UBS, a Swiss-based investment banking company providing financial services in over 50 countries, predicts gold prices to reach $2,100 by the end of 2023, and $2,200 by March 2024. Given gold’s 9.2% year-to-date price rise to averages remaining healthily above $2,000, UBS’s predictions only make sense. The primary driving factor that UBS notes behind its forecast is central bank demand.
“A key feature of the rally has been solid central bank demand and financial investors returning to the market, with exchange-traded funds (ETFs) plus futures and options markets all recording the strongest demand in over a year,” UBS explains. “March was the first month of net inflows from ETFs in almost a year.”
UBS predicts central bank demand to persist for at least another year, pushing gold prices even further. While central bank buying typically doesn’t influence the gold market that significantly, the recent demand rates have created enormous ripples affecting how currencies around the world operate.
2022 marked the largest gold purchase year from central banks on record, though this year may quickly break that record. January and February’s purchase records showed the largest net figures for the first two months of any year since net purchases began in 2010, even breaking 2022’s figure. At some point during 2022, a monumental shift occurred where central banks around the globe realized that the only way to stop relying on the U.S. dollar as it loses value is by purchasing a more stable, reliable asset: gold.
Gold is an integral aspect of the de-dollarization trend, though de-dollarization isn’t a temporary trend; it’s what many believe to be the future. Analysts predict we’re moving toward a multipolar world where new economies and currencies beyond the U.S. dollar can emerge, thanks to gold.
All this being said, gold will remain a staple in central bank purchases moving into 2024 and beyond, according to analyst predictions.
“Traditionally, central bank demand is considered a second-order price driver, as buying activity rarely meets the same scale of flows related to ETFs, hedge funds, and other investment demand. But this all changed in 2022. Central bank buying was strong last year—the highest level of annual demand on record dating back to 1950,” UBS explains. “Central banks’ share of total demand was 23% in 2022, versus 8–14% between 2011 and 2019.”
UBS noted the HSBC Reserve Management Trends Survey in its forecast.
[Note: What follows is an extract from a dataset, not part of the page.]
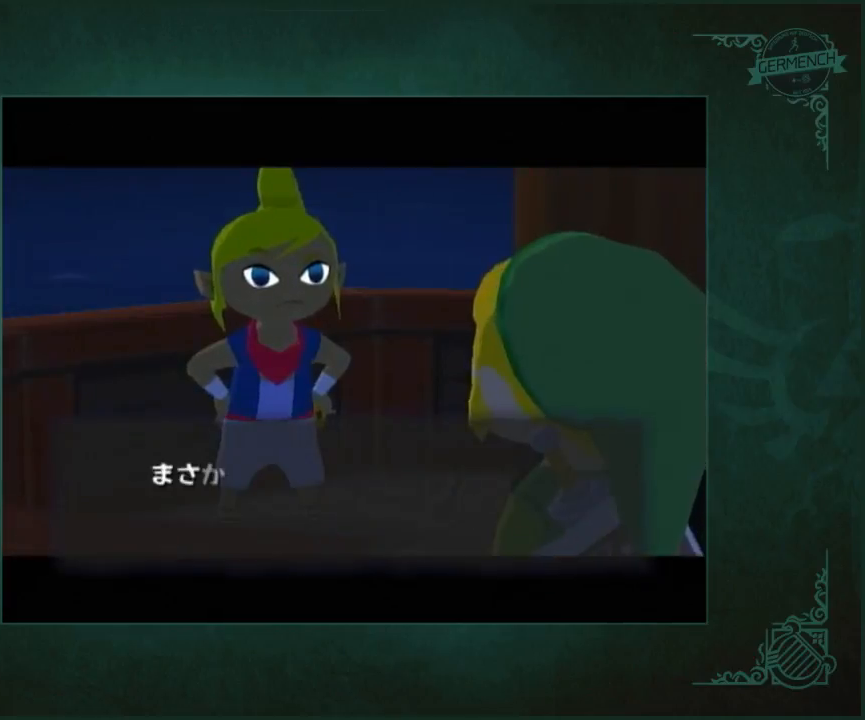
{"buttons": ["B"], "left_stick": "center", "right_stick": "center"}
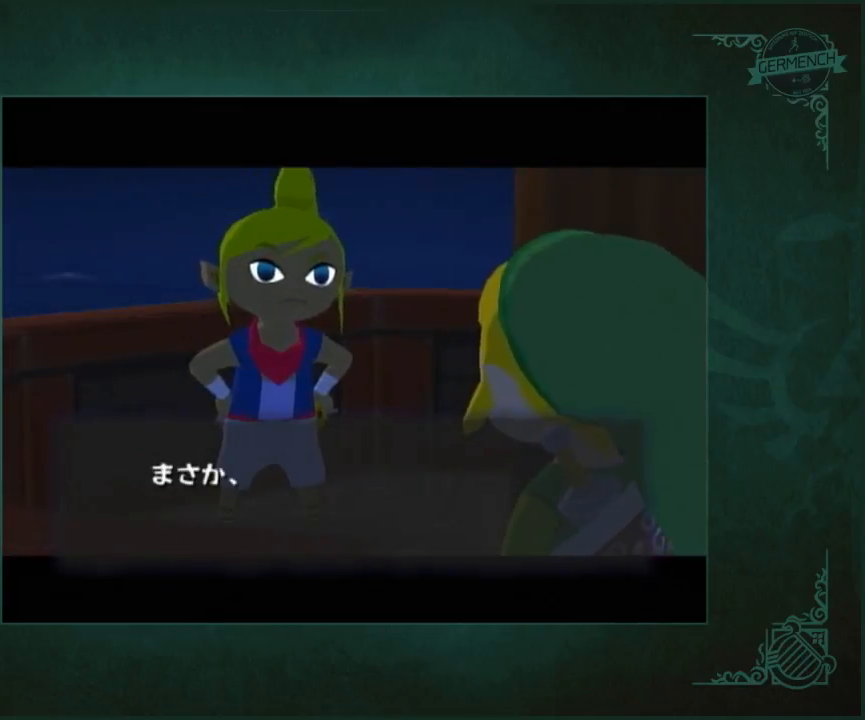
{"buttons": ["B"], "left_stick": "center", "right_stick": "center"}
The survey polled 83 central banks, showing that more than two-thirds believed fellow survey responders would purchase more gold during 2023. The primary reasons for purchasing more gold included inflation and geopolitical risks.
“Looking at 2023 so far, official purchases have totaled more than 120 metric tons, which, at this pace, would see annual purchases total around 750 metric tons. While this represents a slowdown in the pace of buying, this level, if reached, would be the second highest in history after last year’s record of 1,136 metric tons,” UBS explains.
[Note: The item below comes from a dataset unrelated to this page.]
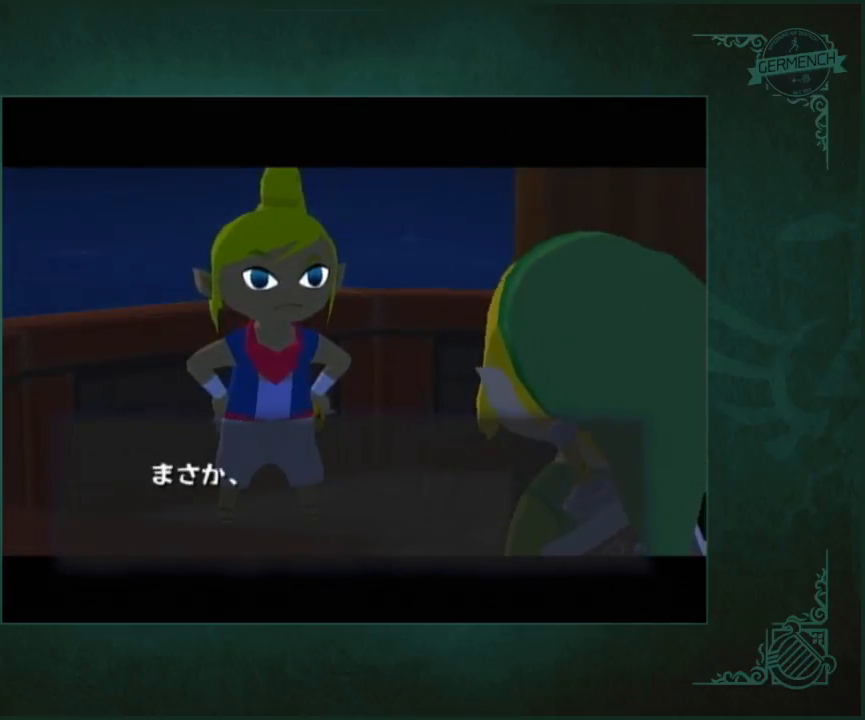
{"buttons": [], "left_stick": "center", "right_stick": "center"}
While the math above may put 2023 at a lower net total than 2022, keep in mind that 2022’s impressive figure largely came from the final quarter. In Q4 2022, central banks purchased 417 tons of gold, approximately one-third of the year’s total purchase amount. If a similar frenzy happens at the end of this year, we could easily see a record-breaking figure.
Demand could always slow down with the significant rise in gold prices, but it could also accelerate as the de-dollarization trend gains more momentum with further inflation risks spreading across the globe. The shiny precious metal already climbed by over $150 in the first quarter of this year, so it’s not unreasonable to predict another $100 by the end of the year, according to UBS.
“We prefer gold as a buy in a portfolio context and forecast prices to touch USD 2,100/oz by end-December and USD 2,200/oz by end-March 2024,” UBS concludes.
Gold reached $2,055 per ounce on April 13, just $45 below UBS’s end-of-year estimate. As of April 28, the shiny precious metal sits at $1,999. Investors seeking an opportunity to buy during a lull may see this as a sign to jump.
The U.S. Federal Reserve recently hinted at additional interest rate hikes in May to combat inflation, while the news on oil cutbacks from OPEC+ should begin May 1. Both of these events will likely cause some temporary price fluctuations. As always, investors should consult their financial advisors before making any portfolio decisions.